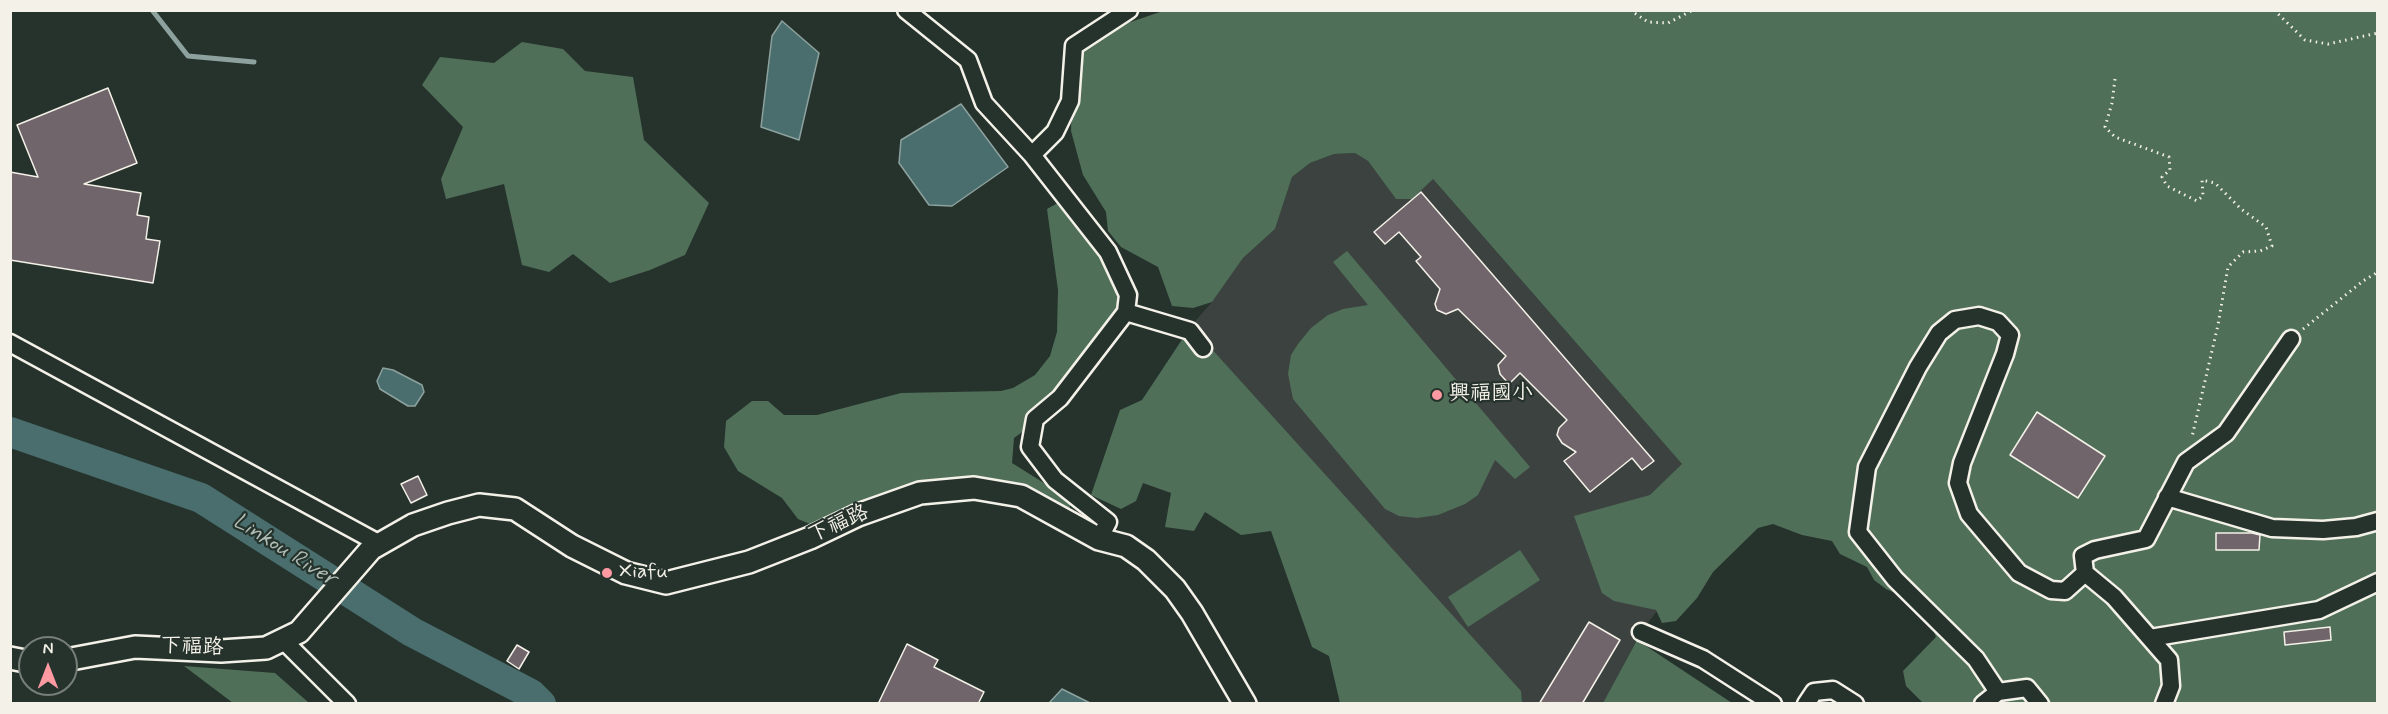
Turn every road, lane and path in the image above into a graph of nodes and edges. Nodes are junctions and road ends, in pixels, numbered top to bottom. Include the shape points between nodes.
1 (906, 10) edge
2 (1130, 10) edge
3 (1630, 10) edge
4 (1694, 10) edge
5 (2274, 10) edge
6 (2378, 33) edge
7 (2115, 80) dead end
8 (1032, 155) junction
9 (2378, 272) edge
10 (1126, 312) junction
11 (2291, 339) joint
12 (10, 343) edge
13 (1203, 348) dead end
14 (2186, 462) junction
15 (2167, 497) junction
16 (2378, 521) edge
17 (1099, 539) junction
18 (375, 547) junction
19 (2085, 573) junction
20 (2378, 582) edge
21 (1641, 632) dead end
22 (2150, 638) junction
23 (284, 641) junction
24 (78, 658) edge
25 (1998, 692) junction
26 (347, 704) edge
27 (1245, 704) edge
28 (1773, 704) edge
29 (1806, 704) edge
30 (1855, 704) edge
31 (1983, 704) edge
32 (2040, 704) edge
33 (2164, 704) edge

1 - 8 street via 968,60 984,103
2 - 8 street via 1074,46 1070,101 1055,132
3 - 4 path via 1648,22 1668,23
5 - 6 path via 2305,40 2328,44
7 - 14 path via 2105,126 2115,138 2169,157 2170,170 2162,177 2167,186 2197,201 2203,196 2202,180 2216,183 2241,209 2266,226 2272,246 2243,252 2228,267
8 - 10 street via 1108,252 1128,295
9 - 11 path
10 - 13 street via 1190,331
10 - 17 street via 1060,398 1035,419 1030,447 1055,480 1108,522
11 - 14 street via 2226,433
12 - 18 street
14 - 15 street
15 - 16 street via 2272,528 2323,530
15 - 19 street via 2146,539 2083,556
17 - 18 main road, 下福路 via 1021,496 974,488 920,493 749,562 666,583 626,573 572,546 515,509 479,506 448,513 413,525
17 - 27 main road, 下福路 via 1126,546 1175,589
18 - 23 main road, 下福路 via 310,621
19 - 22 street via 2114,597
19 - 25 street via 2065,591 2051,590 2019,573 1969,514 1958,483 1962,463 2010,335 1998,322 1979,316 1955,320 1939,333 1918,367 1867,467 1858,532 1895,579 1976,659
20 - 22 street via 2319,610
21 - 28 street via 1703,659
22 - 33 street via 2169,660 2171,686
23 - 24 main road, 下福路 via 266,648 221,651 135,647
23 - 26 street
25 - 31 street
25 - 32 street via 2027,688
29 - 30 street via 1814,692 1833,690

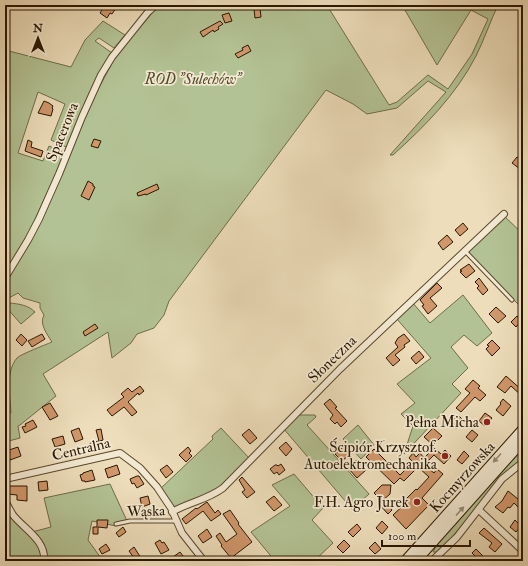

_ _ _ _ _ _ _

» **Aim of the task**
Given the data above, which lines hold the string "path"? Return them.

» **Answer box**
Turn every road, lane and path in the image above into a graph of nodes and edges. Nodes are junctions and road ends, in pixels, numbered top to bottom. Include the shape points between nodes.
3 - 4 path via 1648,22 1668,23
5 - 6 path via 2305,40 2328,44
7 - 14 path via 2105,126 2115,138 2169,157 2170,170 2162,177 2167,186 2197,201 2203,196 2202,180 2216,183 2241,209 2266,226 2272,246 2243,252 2228,267
9 - 11 path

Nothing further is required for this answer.